Ultimately, the analyst suggests that when it comes to geopolitical decision-making, “there is nothing new under the sun – what’s used is what has worked in the past. And indeed, why reinvent the wheel when sufficiently effective methods exist in the areas of political and military confrontation. Yes, of course, from the point of view of the budget, they are costly. But in contrast to the Soviet period, we have additional opportunities which we could use – opportunities which we haven’t been used yet.”
These opportunities, in Kalmykov’s words, are multifaceted, and are by no means limited to the military sphere. For instance, the analyst notes, Russia might raise the question of withdrawing some of its $80 billion-worth of exchange reserves held in US bonds.
“Two years ago, this might have made sense, but now, when Syria is on fire, when Ukraine faces a civil war, the ‘masks have been removed’, so to speak…We need to move in another direction. This is especially true given that the US debt obligations market is already overheated, with its astronomical sums. There is no longer any sense for us to play along.”
“Of course,” Kalmykov notes, “our means to influence the US economically are limited; they can be counted on one hand. But they are there and they are obvious, and can and should be used.”
Meanwhile, Alexei Fenenko, a lead researcher at the Institute of International Security Problems at the Russian Academy of Sciences, suggests that the main ‘compensating response’ in this case might be, first and foremost, tactical nuclear forces.

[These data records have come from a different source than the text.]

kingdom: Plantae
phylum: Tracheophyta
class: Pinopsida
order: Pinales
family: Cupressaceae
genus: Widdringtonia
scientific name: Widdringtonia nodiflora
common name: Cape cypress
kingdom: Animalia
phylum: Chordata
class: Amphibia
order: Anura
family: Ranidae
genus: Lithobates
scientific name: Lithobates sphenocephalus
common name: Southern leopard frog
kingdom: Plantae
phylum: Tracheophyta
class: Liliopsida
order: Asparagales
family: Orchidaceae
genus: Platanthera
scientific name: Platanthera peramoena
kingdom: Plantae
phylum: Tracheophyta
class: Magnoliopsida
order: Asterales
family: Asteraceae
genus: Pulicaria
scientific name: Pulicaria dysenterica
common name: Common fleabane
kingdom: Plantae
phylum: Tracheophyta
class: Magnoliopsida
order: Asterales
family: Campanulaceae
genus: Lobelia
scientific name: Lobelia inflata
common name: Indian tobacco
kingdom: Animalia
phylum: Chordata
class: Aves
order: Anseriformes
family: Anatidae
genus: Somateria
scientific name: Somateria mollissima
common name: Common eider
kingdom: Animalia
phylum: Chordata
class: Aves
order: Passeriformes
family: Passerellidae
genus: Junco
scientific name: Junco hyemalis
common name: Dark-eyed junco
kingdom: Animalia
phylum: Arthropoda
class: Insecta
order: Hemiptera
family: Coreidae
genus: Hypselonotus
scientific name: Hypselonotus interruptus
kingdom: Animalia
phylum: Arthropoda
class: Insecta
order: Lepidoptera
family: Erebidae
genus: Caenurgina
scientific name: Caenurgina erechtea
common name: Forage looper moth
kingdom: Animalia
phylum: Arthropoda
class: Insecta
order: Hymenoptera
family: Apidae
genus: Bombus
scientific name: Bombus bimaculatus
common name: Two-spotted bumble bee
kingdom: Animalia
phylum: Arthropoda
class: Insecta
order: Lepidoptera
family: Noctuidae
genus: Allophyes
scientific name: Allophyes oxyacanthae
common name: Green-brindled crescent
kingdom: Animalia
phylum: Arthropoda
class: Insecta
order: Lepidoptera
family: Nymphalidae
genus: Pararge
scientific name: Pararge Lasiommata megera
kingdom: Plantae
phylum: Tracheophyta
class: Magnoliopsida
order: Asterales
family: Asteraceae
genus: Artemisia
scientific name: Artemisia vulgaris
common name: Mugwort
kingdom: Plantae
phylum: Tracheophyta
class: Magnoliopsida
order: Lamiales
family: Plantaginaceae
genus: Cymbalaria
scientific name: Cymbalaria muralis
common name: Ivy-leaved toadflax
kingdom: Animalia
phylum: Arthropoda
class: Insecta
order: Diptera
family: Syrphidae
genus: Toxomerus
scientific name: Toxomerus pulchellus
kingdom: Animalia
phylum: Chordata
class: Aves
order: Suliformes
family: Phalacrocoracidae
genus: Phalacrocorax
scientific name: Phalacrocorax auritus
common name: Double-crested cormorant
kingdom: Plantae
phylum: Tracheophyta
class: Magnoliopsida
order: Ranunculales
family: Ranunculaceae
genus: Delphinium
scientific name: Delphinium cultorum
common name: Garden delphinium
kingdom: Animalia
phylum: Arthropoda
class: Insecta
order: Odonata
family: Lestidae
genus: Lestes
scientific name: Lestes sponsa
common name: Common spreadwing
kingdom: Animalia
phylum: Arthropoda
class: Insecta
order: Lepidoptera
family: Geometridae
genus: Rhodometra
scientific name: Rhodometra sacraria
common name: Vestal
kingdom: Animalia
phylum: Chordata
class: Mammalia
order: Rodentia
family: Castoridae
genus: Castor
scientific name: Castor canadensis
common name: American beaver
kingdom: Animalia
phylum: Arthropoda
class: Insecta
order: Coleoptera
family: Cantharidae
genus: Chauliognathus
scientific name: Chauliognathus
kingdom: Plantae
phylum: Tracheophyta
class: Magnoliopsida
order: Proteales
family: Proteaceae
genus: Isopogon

“Today,” Fenenko noted, “we have superiority in tactical nuclear weapons in the European theater of operations. It seems to me that placing them in European Russia, Belarus and the Baltic Fleet is, apparently, sufficient ‘compensation’ for the Americans.”
“There is a second option, but for the moment it is only hypothetical: The second option arises from a possible collapse of the Treaty on Intermediate-Range Nuclear Forces (INF)…It’s worth recalling that in June 2013, our president called Gorbachev’s decision to sign away our intermediate-range missiles ‘controversial’, and did not rule out the possibility of exiting the treaty.”This is especially pertinent, Fenenko says, given that “the US’s European nuclear-armed allies – Britain and France, are not covered by the treaty.”
“Therefore, I believe that in the future there could be some developments in relation to the INF Treaty. But for now, Moscow will bet on ‘compensating’ the US and NATO via tactical nuclear weapons,” the analyst concludes.